Béton, bois, métal, plexiglas,
1996
Baliser d’intégrations plastiques les chemins qui relient les deux flancs de la vallée du Blanc Gravier s’impose comme un véritable défi. En effet, seuls les abords des sentiers peu propices à l’installation d’une sculpture sont encore utilisables. Répondant à cette difficulté comme à la nécessité d’emmener le visiteur à travers le domaine du Sart Tilman, Sieste sur les hauteurs de Liège propose un parcours où l’intervention de l’artiste a soumis sa forme à la flore autochtone.
L’itinéraire défini par Patrick Corillon est scandé en trois stations qui, renvoyant les unes aux autres, stimulent la promenade. A chaque arrêt, l’artiste a installé le moulage en béton d’une souche d’arbre. Il s’agit de reconstitutions du pied des arbres contre lesquels Oskar Serti aurait, en 1919, fait des siestes. Les textes des écriteaux qui, placés à côté des sculptures, donnent des précisions, racontent également que Serti y aurait tour à tour échappé à une attaque de fourmis, brisé le bras droit d’un Christ crucifié et détourné le pouvoir guérisseur d’un arbre à clous.

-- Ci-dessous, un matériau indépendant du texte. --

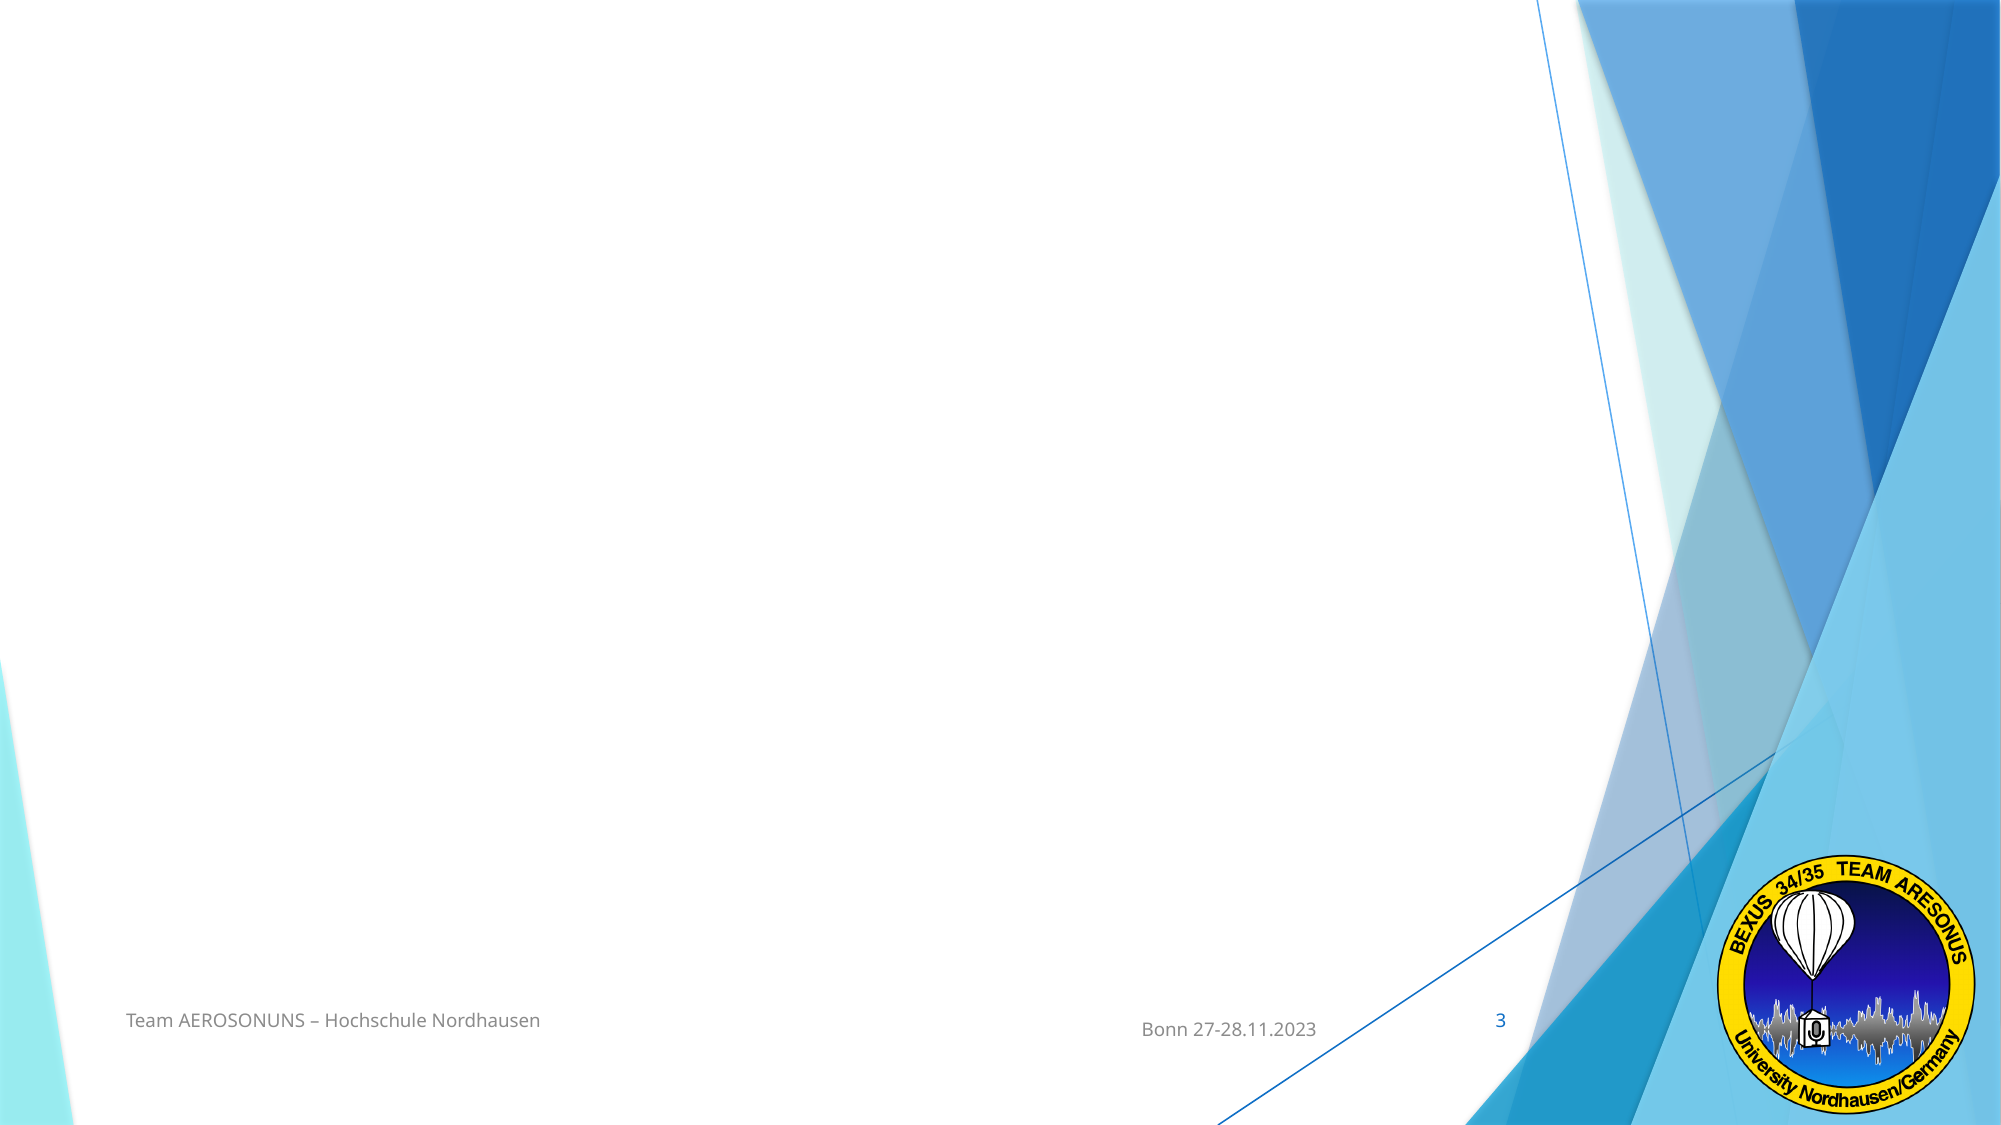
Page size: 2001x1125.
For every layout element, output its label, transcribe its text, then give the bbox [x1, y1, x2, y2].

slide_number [1145, 1006, 1332, 1051]
picture [1655, 849, 2001, 1120]
footer Team AEROSONUNS – Hochschule Nordhausen [111, 991, 1145, 1051]
slide_number 3 [1409, 991, 1522, 1051]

Comme toujours chez Corillon, le visiteur peut soit s’arrêter à l’anecdote du récit soit se laisser entraîner dans le labyrinthe de sens dégagé par le texte. A s’y laisser prendre, l’oeuvre produira un faisceau de liaisons qui mettent en relation le Musée en Plein Air avec d’autres lieux de culture – avec le Musée d’Art wallon qui abriterait un tableau de Pierre Lipart intitulé Siestes sur les hauteurs de Liège, avec l’église de Saint-Hubert riche des reliques d’un miracle d’apparition de crucifix ou avec le Musée de la Vie wallonne qui conserve un fort beau spécimen d’arbre à clous.
” Par ce projet, ajoute Corillon, je voudrais développer un sentiment que j’aime retrouver dans les parcs, à savoir, l’action conjuguée de l’homme sur la nature à celle de la nature sur l’homme “. Avec l’apparition des mousses végétales sur le béton, l’artifice des moulages perdra son poids pour laisser place à l’ambiguïté d’un projet mi-culturel, mi-naturel.